*TASK INSTRUCTIONS*:
Return every line of the data that contains the string "linecap".

(DATA SHOWN Opens)

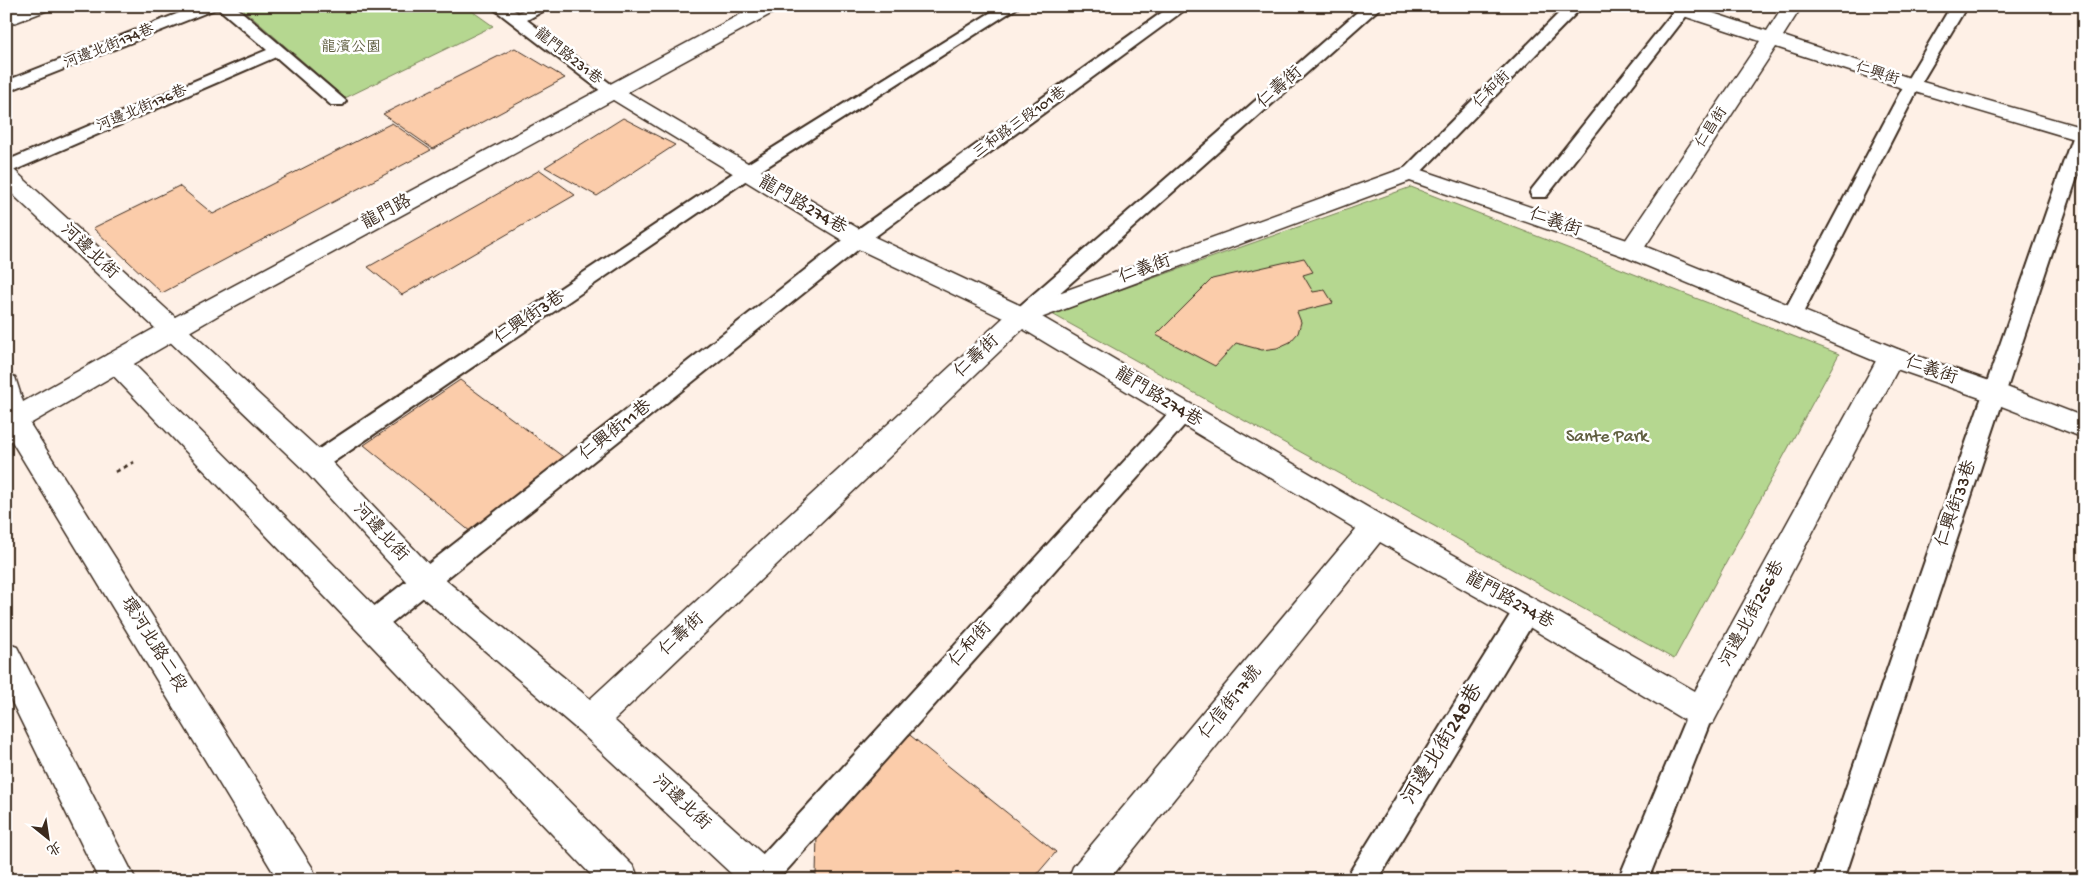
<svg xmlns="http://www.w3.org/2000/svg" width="2090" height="886" viewBox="0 0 2090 886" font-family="'Gochi Hand','LXGW WenKai TC',sans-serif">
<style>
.green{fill:#b5d790;stroke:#788057}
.building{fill:#fbccaa;stroke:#3b2a1e}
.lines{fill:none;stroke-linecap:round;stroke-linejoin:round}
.lane-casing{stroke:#3b2a1e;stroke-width:4}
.street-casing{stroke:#3b2a1e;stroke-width:3}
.secondary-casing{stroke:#3b2a1e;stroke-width:3}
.path{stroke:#3b2a1e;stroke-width:3;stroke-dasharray:5 4;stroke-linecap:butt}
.lane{fill:#fff;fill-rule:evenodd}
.street{fill:#fff;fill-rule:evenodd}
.secondary{fill:#fff;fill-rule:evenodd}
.labels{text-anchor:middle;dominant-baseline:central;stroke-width:5;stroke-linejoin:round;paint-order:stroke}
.far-street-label{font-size:15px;fill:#3b2a1e;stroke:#fff}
.far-park-label{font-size:15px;fill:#605e40;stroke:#fff}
.street-label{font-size:18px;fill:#3b2a1e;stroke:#fff}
.park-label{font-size:18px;fill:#605e40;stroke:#fff}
.near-street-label{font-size:21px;fill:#3b2a1e;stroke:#fff}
</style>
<rect width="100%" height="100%" fill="#fef0e6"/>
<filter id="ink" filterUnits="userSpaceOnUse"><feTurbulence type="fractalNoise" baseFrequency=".02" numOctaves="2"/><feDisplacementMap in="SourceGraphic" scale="10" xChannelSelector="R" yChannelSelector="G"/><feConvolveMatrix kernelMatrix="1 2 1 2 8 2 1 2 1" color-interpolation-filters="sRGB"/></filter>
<g filter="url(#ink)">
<path class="green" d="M 239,6 L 465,6 L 493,26 L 345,98 Z
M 1411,187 L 1839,354 L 1674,659 L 1052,314 Z"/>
<path class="building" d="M 515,48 L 565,78 L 433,149 L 383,114 Z
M 623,118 L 675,145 L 597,196 L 545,167 Z
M 392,123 L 431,150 L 162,293 L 93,228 L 179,186 L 213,214 Z
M 540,170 L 575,195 L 402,295 L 368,267 Z
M 1304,258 L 1313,272 L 1303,275 L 1313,292 L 1325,290 L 1333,303 L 1297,312 L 1301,322 L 1298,333 L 1290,342 L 1277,348 L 1262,350 L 1236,343 L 1215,366 L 1156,335 L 1212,279 Z
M 460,380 L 566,459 L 471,532 L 364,445 Z
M 906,732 L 1056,852 L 1032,880 L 821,880 L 816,875 L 817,833 Z"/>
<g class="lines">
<defs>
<path id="lane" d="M 197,6 L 235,6 L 346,101 L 343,105 L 331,105 L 276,57 L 6,174 L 6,161 L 267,50 L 218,8 L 6,92 L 6,81 Z
M 490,6 L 508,6 L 518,13 L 531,6 L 552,6 L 527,20 L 620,91 L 618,95 L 606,95 Z
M 1001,6 L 1020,6 L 751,177 L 323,469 L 315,472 L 307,469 L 304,463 L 307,457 L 739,169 Z
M 1171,6 L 1190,6 L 865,244 L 381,631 L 372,634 L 363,631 L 359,623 L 363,615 L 851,234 Z
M 1364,6 L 1382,6 L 1028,321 L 1021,323 L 1014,321 L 1011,316 L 1014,311 Z
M 1566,6 L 1583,6 L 1416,177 L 1404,177 L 1401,173 L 1404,169 Z
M 1951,6 L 1967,6 L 1920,85 L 1801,317 L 1798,322 L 1791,324 L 1784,322 L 1781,317 L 1904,85 Z
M 1677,7 L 1687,6 L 1691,10 L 1546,197 L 1532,197 L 1530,193 L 1532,189 Z
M 2084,124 L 2084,156 L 1844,880 L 1814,880 L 2075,129 L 2078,125 Z
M 1182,405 L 1190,407 L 1193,413 L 1190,419 L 778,880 L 747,880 L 746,877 L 751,867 L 1174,407 Z
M 1527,599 L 1536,602 L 1540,610 L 1536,618 L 1378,880 L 1346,880 L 1351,870 L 1518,602 Z
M 1701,700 L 1710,703 L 1714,712 L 1648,880 L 1618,880 L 1692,703 Z"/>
<path id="street" d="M 23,6 L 50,6 L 48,10 L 6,26 L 6,13 Z
M 1663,6 L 1692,6 L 1767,31 L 1783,6 L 1802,6 L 1783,36 L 1919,81 L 2084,128 L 2084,142 L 1905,89 L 1776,47 L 1639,256 L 1631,258 L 1623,256 L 1619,250 L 1623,244 L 1760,41 L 1665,10 Z
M 612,85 L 619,87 L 866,233 L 1030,310 L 1386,518 L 1538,601 L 1695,691 L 1882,350 L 1891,348 L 1900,350 L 1904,357 L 1713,723 L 1701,727 L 1689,723 L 1516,619 L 1380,542 L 1109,880 L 1068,880 L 1073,867 L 1356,529 L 1023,329 L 614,720 L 777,867 L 782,880 L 738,880 L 579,731 L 415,591 L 305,471 L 164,336 L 160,330 L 164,324 L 173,321 L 182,324 L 325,455 L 437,573 L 590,699 L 1003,318 L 850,245 L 605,95 L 602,91 L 605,87 Z
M 116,352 L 125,355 L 634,867 L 639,880 L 596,880 L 107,369 L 103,362 L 107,355 Z"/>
<path id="secondary" d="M 756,6 L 780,6 L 778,10 L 222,313 L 30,424 L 312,867 L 317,880 L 278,880 L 8,435 L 6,435 L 6,374 L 15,377 L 23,402 L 155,328 L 6,188 L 6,168 L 14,170 L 175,317 Z
M 1410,166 L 1639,244 L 1900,350 L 2004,386 L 2084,417 L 2084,438 L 1986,400 L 1882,364 L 1623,256 L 1410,181 L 1030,322 L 1021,325 L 1012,322 L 1008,316 L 1012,310 Z
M 6,643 L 17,647 L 136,880 L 99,880 L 6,690 Z"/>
</defs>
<use href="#lane" class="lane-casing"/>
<use href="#street" class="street-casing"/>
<use href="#secondary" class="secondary-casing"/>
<path class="path" d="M 115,472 L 134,462"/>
<use href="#lane" class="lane"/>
<use href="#street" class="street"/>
<use href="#secondary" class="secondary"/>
</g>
</g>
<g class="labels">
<g class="far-street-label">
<text transform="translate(109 47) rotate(-22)">河邊北街174巷</text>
<text transform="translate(568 57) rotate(38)">龍門路231巷</text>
<text transform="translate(1877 74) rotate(18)">仁興街</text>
<text transform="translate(1492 90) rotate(-45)">仁和街</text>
<text transform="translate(142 109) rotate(-23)">河邊北街176巷</text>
<text transform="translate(1020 123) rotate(-36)">三和路三段101巷</text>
<text transform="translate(1712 128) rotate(-57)">仁昌街</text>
</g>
<g class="far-park-label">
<text x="351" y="48">龍濱公園</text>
</g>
<g class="street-label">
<text transform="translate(1280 88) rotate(-41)">仁壽街</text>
<text transform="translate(802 206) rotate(30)">龍門路274巷</text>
<text transform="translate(387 213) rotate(-28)">龍門路</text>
<text transform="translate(1555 223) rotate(19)">仁義街</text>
<text transform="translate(89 252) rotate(43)">河邊北街</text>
<text transform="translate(1145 270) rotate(-20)">仁義街</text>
<text transform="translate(530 318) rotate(-34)">仁興街3巷</text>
<text transform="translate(977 357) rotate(-43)">仁壽街</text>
<text transform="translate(1931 371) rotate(19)">仁義街</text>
<text transform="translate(1158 398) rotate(31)">龍門路274巷</text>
<text transform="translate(616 431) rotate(-38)">仁興街11巷</text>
<text transform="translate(1957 504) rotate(-71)">仁興街33巷</text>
<text transform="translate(380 533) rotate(47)">河邊北街</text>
<text transform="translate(1509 601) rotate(29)">龍門路274巷</text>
<text transform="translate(1753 614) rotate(-62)">河邊北街256巷</text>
<text transform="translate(682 635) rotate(-43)">仁壽街</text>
<text transform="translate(153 645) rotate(58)">環河北路二段</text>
<text transform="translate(971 645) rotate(-48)">仁和街</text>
<text transform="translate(1231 703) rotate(-51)">仁信街17號</text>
<text transform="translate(681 803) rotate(43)">河邊北街</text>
</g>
<g class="park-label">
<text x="1607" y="437">Sante Park</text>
</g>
<g class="near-street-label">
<text transform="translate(1444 745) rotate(-59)">河邊北街248巷</text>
</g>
</g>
<rect width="2090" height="886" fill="none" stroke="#fff" stroke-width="25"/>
<rect x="12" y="12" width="2065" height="861" fill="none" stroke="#3b2a1e" stroke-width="2" filter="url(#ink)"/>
<g transform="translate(48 838) rotate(150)" stroke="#ffffff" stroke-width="4" paint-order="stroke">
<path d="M0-4L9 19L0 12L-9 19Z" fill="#3b2a1e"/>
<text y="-8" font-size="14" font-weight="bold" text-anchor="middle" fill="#3b2a1e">北</text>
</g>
</svg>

(DATA SHOWN Closes)

*REPLY TO THE EXERCISE*:
.lines{fill:none;stroke-linecap:round;stroke-linejoin:round}
.path{stroke:#3b2a1e;stroke-width:3;stroke-dasharray:5 4;stroke-linecap:butt}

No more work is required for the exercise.